Examples might be a company with a good product range combining with a company with strong marketing and distributing capability or a research-oriented company combining with a traditional manufacturer. Size alone can confer benefits, for example when negotiating with suppliers, customers and financiers.
In practice it has been difficult to demonstrate that these theoretical advantages have been realized. It is fairly easy to show that costs have been reduced following a horizontal merger. Benefits from synergy tend to be less tangible and more difficult to quantify particularly when accounting systems may not have been designed to capture the relevant information. Despite this, synergy remains one of the most important theoretical bases used to justify mergers and acquisitions because it opens up the prospect of benefits to the economy as a whole. Synergy is therefore an important counter to arguments in favor of restraints on merger activity.
Exam question:

How Does a Takeover Affect the Security of Supply and Sales?

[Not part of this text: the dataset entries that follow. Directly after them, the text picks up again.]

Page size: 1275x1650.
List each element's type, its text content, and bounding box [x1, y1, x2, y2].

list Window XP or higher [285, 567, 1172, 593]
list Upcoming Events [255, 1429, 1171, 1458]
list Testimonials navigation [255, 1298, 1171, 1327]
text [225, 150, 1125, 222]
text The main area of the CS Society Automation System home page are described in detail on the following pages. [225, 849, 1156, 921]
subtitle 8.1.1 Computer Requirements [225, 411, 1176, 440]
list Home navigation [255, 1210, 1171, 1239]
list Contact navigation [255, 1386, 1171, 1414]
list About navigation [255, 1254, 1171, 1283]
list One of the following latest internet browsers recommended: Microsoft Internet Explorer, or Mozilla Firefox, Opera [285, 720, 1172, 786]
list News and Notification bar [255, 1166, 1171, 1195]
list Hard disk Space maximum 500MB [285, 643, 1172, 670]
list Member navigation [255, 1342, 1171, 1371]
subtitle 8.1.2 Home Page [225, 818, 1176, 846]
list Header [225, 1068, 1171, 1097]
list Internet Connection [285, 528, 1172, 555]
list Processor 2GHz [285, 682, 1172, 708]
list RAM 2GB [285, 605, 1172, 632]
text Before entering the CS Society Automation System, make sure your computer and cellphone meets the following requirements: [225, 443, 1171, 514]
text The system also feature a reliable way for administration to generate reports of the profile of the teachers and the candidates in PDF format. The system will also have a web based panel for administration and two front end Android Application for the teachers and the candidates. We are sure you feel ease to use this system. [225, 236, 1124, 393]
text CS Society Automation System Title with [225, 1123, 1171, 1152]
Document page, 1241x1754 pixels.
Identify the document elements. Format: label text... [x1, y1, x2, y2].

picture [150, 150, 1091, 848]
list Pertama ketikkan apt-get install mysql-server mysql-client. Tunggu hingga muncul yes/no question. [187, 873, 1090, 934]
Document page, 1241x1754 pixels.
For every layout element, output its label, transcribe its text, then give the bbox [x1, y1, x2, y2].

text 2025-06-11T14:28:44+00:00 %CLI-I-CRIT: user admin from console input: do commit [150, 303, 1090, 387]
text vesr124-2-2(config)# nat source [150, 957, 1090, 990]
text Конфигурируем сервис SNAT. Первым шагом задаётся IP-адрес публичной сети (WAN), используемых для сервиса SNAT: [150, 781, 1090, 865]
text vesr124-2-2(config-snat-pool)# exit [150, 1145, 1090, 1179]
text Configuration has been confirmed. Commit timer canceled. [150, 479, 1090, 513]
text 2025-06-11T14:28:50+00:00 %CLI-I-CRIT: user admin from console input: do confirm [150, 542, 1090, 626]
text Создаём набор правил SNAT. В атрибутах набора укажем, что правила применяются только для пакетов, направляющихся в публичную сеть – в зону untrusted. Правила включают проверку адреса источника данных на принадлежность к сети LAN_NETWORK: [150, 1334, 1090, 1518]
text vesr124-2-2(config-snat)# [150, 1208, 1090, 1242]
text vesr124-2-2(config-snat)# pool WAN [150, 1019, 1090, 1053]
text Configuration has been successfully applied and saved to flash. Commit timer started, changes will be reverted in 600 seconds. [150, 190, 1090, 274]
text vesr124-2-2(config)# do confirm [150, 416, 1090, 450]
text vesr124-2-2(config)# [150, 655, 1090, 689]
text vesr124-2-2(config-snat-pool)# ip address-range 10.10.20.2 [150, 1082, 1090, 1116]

Critical business relationships exist with suppliers and customers. In some industries, for example and petroleum, the relationships are so close that it is difficult for the functions of supply, production and marketing to be conducted on a totally arm's length basis. There is therefore a tendency for these activities to be controlled inside one group. An industry where this type of merger has occurred is called 'vertically integrated. It should be said that what is presented as compelling business logic at one time seems later to owe much to herd instinct.
An increased availability of a previously scarce raw material, for example crude oil, decreases the importance of a guaranteed source of supply. Although vertical integration brings more aspects of the business under top management's control, it also complicates the allocation of profits and costs. The performance of executives in charge of a particular division cannot be properly evaluated and monitored if key variables are out of their hands. Initiative may be stifled as freedom of action of the various parts of the organisation are constrained by the interests of others.
Exam question:

Explain The Effect of Takeovers on A Company’s Diversification

Management may seek to reduce risks by acquiring a portfolio of assets or companies rather than being dependent on one product or industry. To combine in one group businesses which are not equally affected by prevailing economic factors and cycles should produce a more consistent overall performance than to be heavily dependent on one business. Complex analysis may seek to demonstrate this statistically, backing up the commonsense belief in not keeping 'all your eggs in one basket'.
Groups consisting of businesses which do not bear particularly close commercial relationships with each other are called conglomerates. It has proved difficult to demonstrate that conglomerates have achieved a superior performance through reduction of risk.
Their rise seems to have been partly a product of 'merger mania' and of the philosophy that a good manager can manage anything. However, the practical difficulties of controlling very diverse groups may have cancelled out the theoretical benefits of diversification. Conglomerates built up of disparate parts have at a later stage of their development tended to rationalise their activities. Management picks out certain core businesses, spinning off or disposing of 'non-core' companies.